**PROBLEM REQUIREMENTS**
Should the entries contain pictures, leave them out and return exactly the lines from the first through the line holding "pinky mcp: (726, 975)".
═════ GIVEN INFORMATION ═════
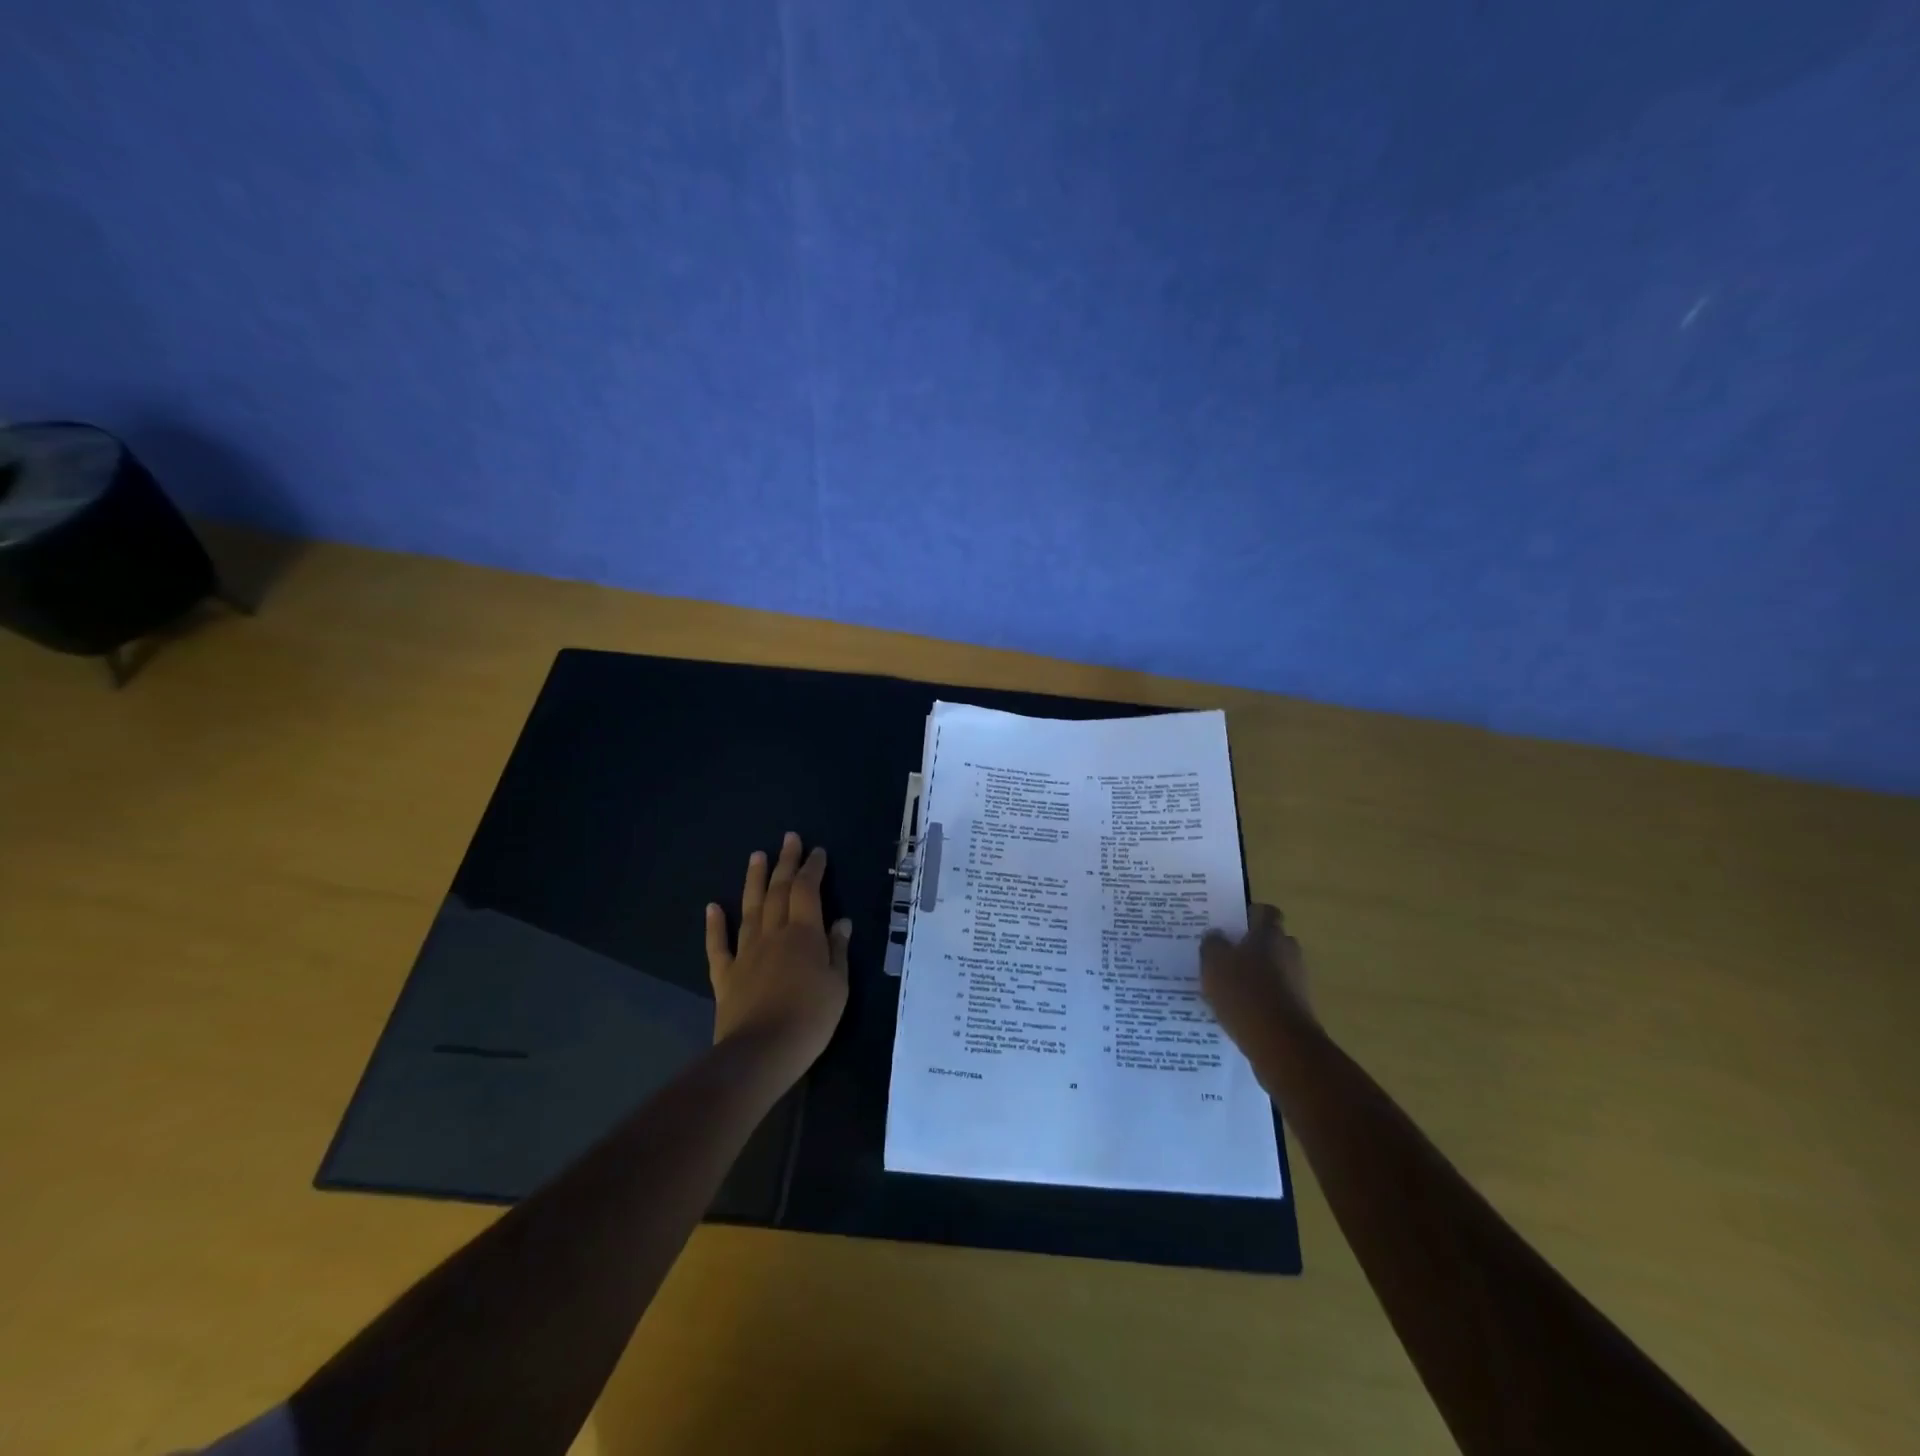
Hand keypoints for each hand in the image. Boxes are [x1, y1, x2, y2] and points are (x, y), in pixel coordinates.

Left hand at [704, 832, 850, 1078]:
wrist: (761, 1052)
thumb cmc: (810, 1018)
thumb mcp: (838, 985)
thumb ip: (838, 950)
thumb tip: (840, 921)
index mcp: (804, 934)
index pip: (808, 891)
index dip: (812, 868)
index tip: (817, 851)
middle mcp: (773, 934)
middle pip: (778, 891)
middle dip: (785, 863)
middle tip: (788, 838)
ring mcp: (746, 953)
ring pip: (749, 908)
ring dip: (753, 880)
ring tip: (756, 856)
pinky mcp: (726, 975)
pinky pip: (719, 945)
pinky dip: (715, 924)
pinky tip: (712, 906)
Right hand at [1200, 904, 1315, 1052]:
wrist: (1281, 1044)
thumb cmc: (1244, 993)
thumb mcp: (1214, 963)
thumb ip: (1212, 944)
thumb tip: (1216, 935)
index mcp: (1270, 934)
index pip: (1265, 912)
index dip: (1248, 914)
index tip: (1230, 923)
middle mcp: (1288, 951)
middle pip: (1270, 940)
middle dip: (1250, 946)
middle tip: (1223, 954)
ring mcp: (1297, 981)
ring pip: (1273, 968)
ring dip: (1255, 974)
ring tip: (1226, 986)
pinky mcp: (1298, 1008)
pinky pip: (1275, 994)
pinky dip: (1260, 998)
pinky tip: (1238, 1009)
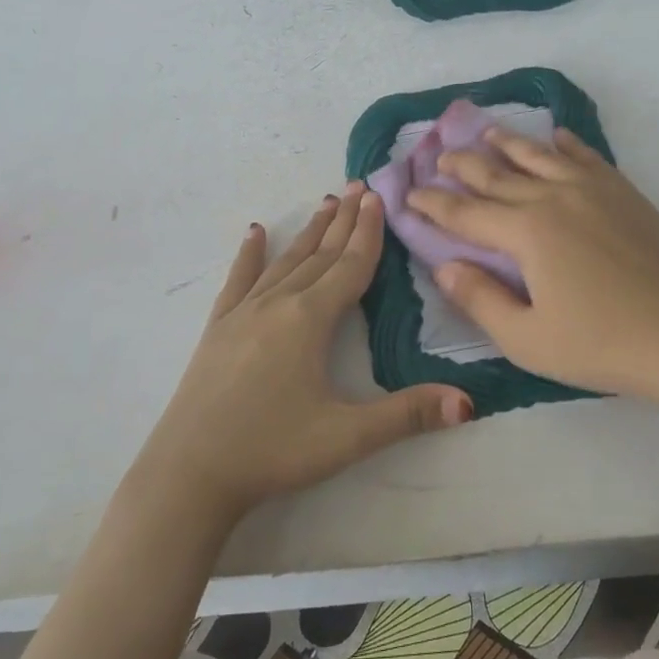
═════
**ANSWER**
Hand keypoints for each hand in the image. Boxes are [x1, y1, x2, y2] and points are (x, y), in pixel coordinates.

Left hand at [704, 832, 850, 1078]:
wrist: (761, 1052)
thumb cmc: (810, 1018)
thumb mcp: (838, 985)
thumb ip: (838, 950)
thumb tip: (840, 921)
index mcp: (804, 934)
index pip: (808, 891)
index dip: (812, 868)
index tip: (817, 851)
middle mcp: (773, 934)
middle pip: (778, 891)
middle dip: (785, 863)
middle tip: (788, 838)
ring mcp: (746, 953)
ring pip: (749, 908)
ring dip: (753, 880)
ring tip: (756, 856)
pinky mcp: (726, 975)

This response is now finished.